Apa yang membedakan bulan Ramadhan dengan bulan-bulan (Islam) lainnya, sekurangnya, Ramadhan punya satu malam, yang dikatakan dalam sebuah surat (Q.S Al-Qadr) dari segi kuantitas, lebih baik dari seribu bulan. Ia, bulan yang mewajibkan bagi seluruh pemeluknya untuk berpuasa utuh selama sebulan, kecuali terdapat halangan-halangan tertentu yang memunculkan keringanan. Ia bulan, yang pada malam harinya diritualkan secara khusus, sehabis shalat Isya, dengan tarawih. Tentu selain ritual berbuka dan bangun untuk makan sahur sebelum waktu imsyak. Itu barangkali sedikit yang membedakan bulan Ramadhan dengan bulan-bulan lain dalam setahun.
Lalu, apa yang salah, bila sudah tahu bahwa bulan ini adalah bulan puasa lha kok pengeluaran kita bukannya berkurang melainkan malah bertambah? Padahal, jatah makan kita mestinya berkurang. Apakah karena kebiasaan mengambrolkan nafsu begitu saja di meja hidangan, ketika tiba adzan Maghrib, sementara seharian penuh kita telah menahan nafsu makan dan minum. Atau, karena kebiasaan yang mungkin tak kita sadari, seperti keharusan ”mengistimewakan” bulan dengan berbagai kemeriahan sampai persoalan-persoalan ihwal bersantap di meja makan tadi, meski bukan sunah, alih-alih rukun utama ibadah?

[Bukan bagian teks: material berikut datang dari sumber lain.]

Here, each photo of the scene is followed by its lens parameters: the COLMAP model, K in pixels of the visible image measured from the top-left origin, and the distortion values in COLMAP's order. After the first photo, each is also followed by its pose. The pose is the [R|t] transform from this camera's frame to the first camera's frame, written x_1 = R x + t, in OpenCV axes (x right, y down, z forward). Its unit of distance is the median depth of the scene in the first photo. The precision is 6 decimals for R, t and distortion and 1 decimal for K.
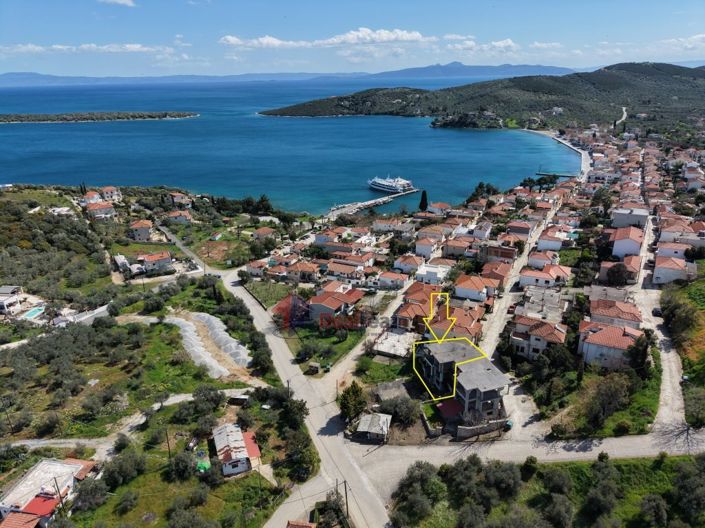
lens RADIAL K [[470.3, 0, 351.1], [0, 470.3, 266.2], [0, 0, 1]] dist [0.059296, -0.076039]
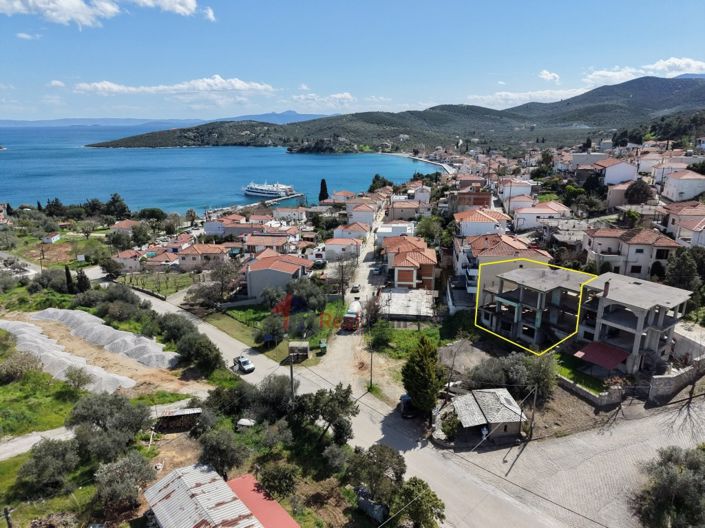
lens RADIAL K [[470.3, 0, 351.1], [0, 470.3, 266.2], [0, 0, 1]] dist [0.059296, -0.076039]
pose [[0.948051, -0.081479, 0.307506, -0.156164], [0.109018, 0.991323, -0.073439, 0.139766], [-0.298854, 0.103147, 0.948708, 0.375575]]
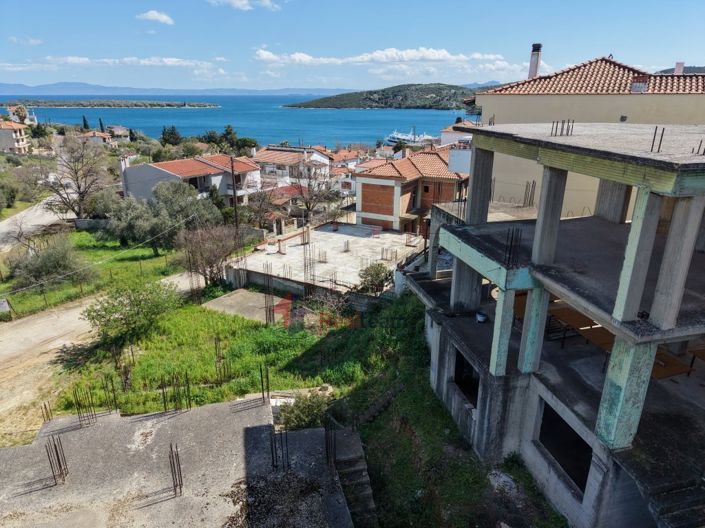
lens RADIAL K [[470.3, 0, 351.1], [0, 470.3, 266.2], [0, 0, 1]] dist [0.059296, -0.076039]
pose [[0.997158, 0.045778, -0.059830, 0.109886], [-0.047705, 0.998375, -0.031171, 0.162291], [0.058306, 0.033937, 0.997722, 0.684195]]
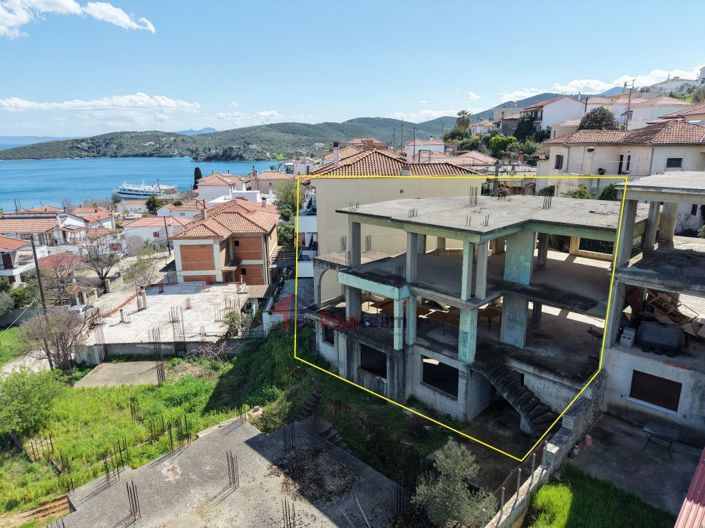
lens RADIAL K [[470.3, 0, 351.1], [0, 470.3, 266.2], [0, 0, 1]] dist [0.059296, -0.076039]
pose [[0.886358, -0.111730, 0.449317, 0.057331], [0.167536, 0.982083, -0.086284, 0.162400], [-0.431626, 0.151755, 0.889196, 0.644160]]
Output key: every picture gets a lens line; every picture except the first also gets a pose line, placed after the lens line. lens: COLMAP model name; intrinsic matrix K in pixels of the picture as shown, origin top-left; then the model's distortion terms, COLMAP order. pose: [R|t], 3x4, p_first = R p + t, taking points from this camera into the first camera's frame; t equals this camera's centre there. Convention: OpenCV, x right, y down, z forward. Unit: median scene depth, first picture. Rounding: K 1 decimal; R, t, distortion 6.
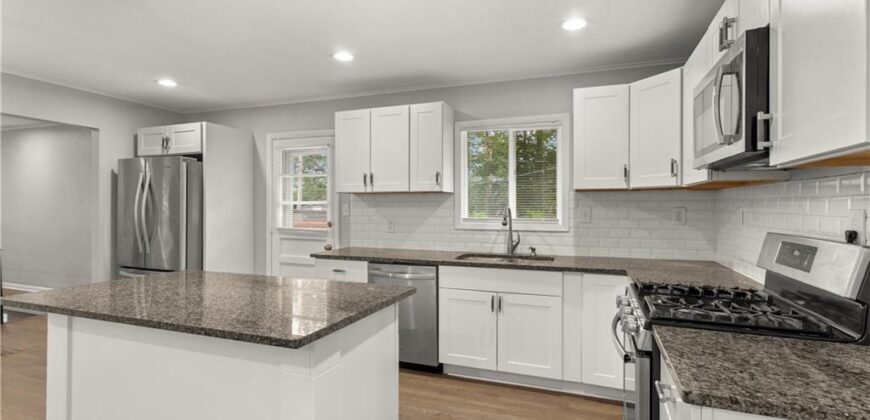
lens RADIAL K [[427.3, 0, 431.6], [0, 427.3, 204.7], [0, 0, 1]] dist [0.000264, -0.000222]
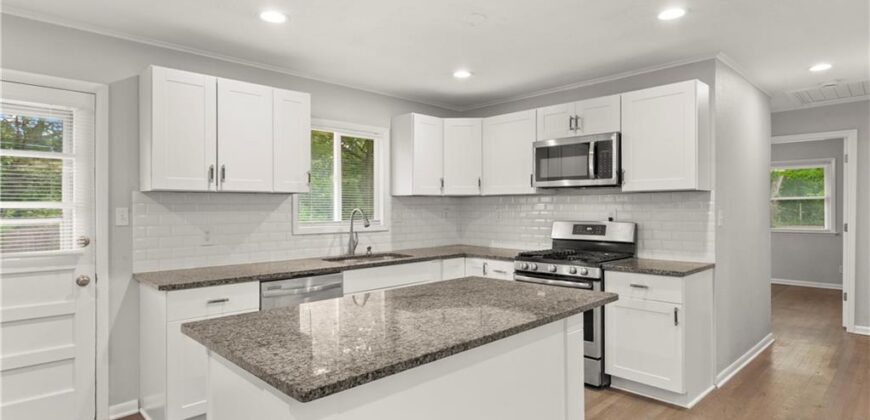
lens RADIAL K [[467.9, 0, 434.9], [0, 467.9, 207.9], [0, 0, 1]] dist [-0.001837, 0.000013]
pose [[0.408921, -0.001232, 0.912569, -0.783629], [0.006642, 0.999977, -0.001626, 0.004622], [-0.912546, 0.006726, 0.408920, 0.360727]]
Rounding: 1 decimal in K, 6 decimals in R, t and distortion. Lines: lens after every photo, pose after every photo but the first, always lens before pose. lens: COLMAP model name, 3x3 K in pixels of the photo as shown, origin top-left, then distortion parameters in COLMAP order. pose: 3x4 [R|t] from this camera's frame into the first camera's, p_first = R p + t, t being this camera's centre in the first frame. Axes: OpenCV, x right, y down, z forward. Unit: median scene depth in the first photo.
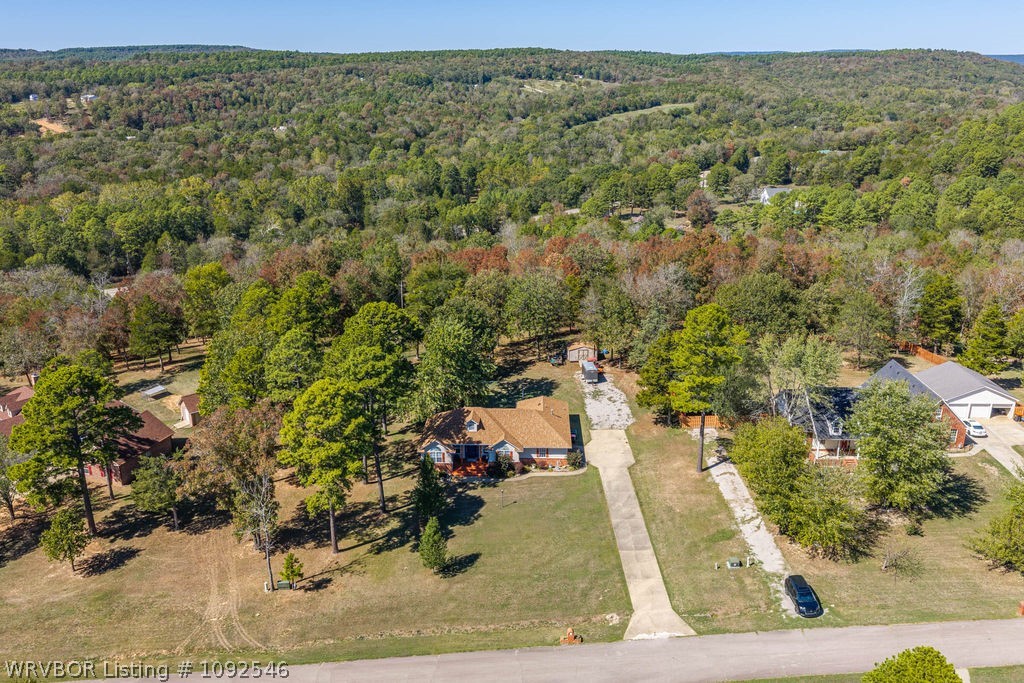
lens RADIAL K [[845.7, 0, 516.2], [0, 845.7, 337.4], [0, 0, 1]] dist [0.013178, -0.022531]
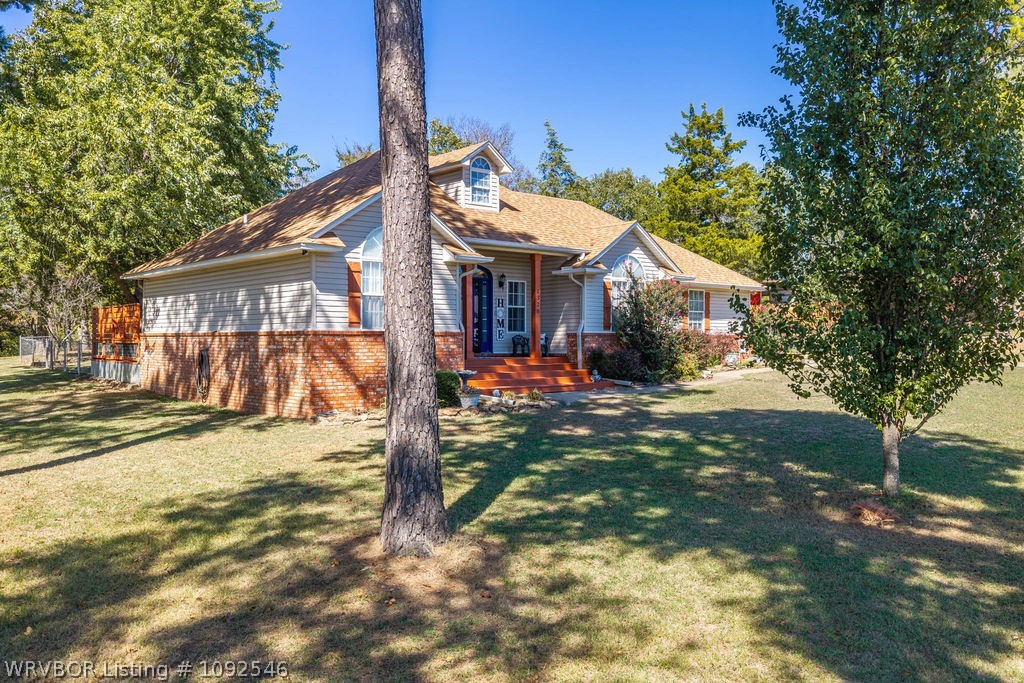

Bisakah di bulan puasa kita mencoba untuk makan seperti di hari-hari lain pada bulan-bulan sebelum masuk Ramadhan, ketika datang waktu berbuka itu? Bisakah kita menganggap bahwa sebetulnya tak ada yang istimewa dengan Ramadhan, dalam hal terkait persiapan makan atau gaya berbelanja kebutuhan, tetapi keistimewaan bulan ini hanya terletak pada: bagaimana kita beribadah seperti ketika puasa, belajar untuk ”menahan diri” dari makan, minum serta godaan menyalurkan syahwat seksual. Selebihnya, mengenai hal-hal teknis non ibadah, bisa disamakan dengan bulan-bulan lain. Sebab, jikalau kita mengistimewakan bulan ini dengan berbagai sajian makanan—baik saat berbuka maupun ketika datang waktu sahur—dengan amat berbeda dari kebiasaan bulan-bulan lain, jangan-jangan, kita justru melakukan ritual penjajahan makanan. Dalam arti, kita sedang tunduk pada godaan hedonisme, bukan malah menaati kewajiban ritual agama, yaitu tentu saja berpuasa yang sesuai kodrat dan martabat orang berpuasa.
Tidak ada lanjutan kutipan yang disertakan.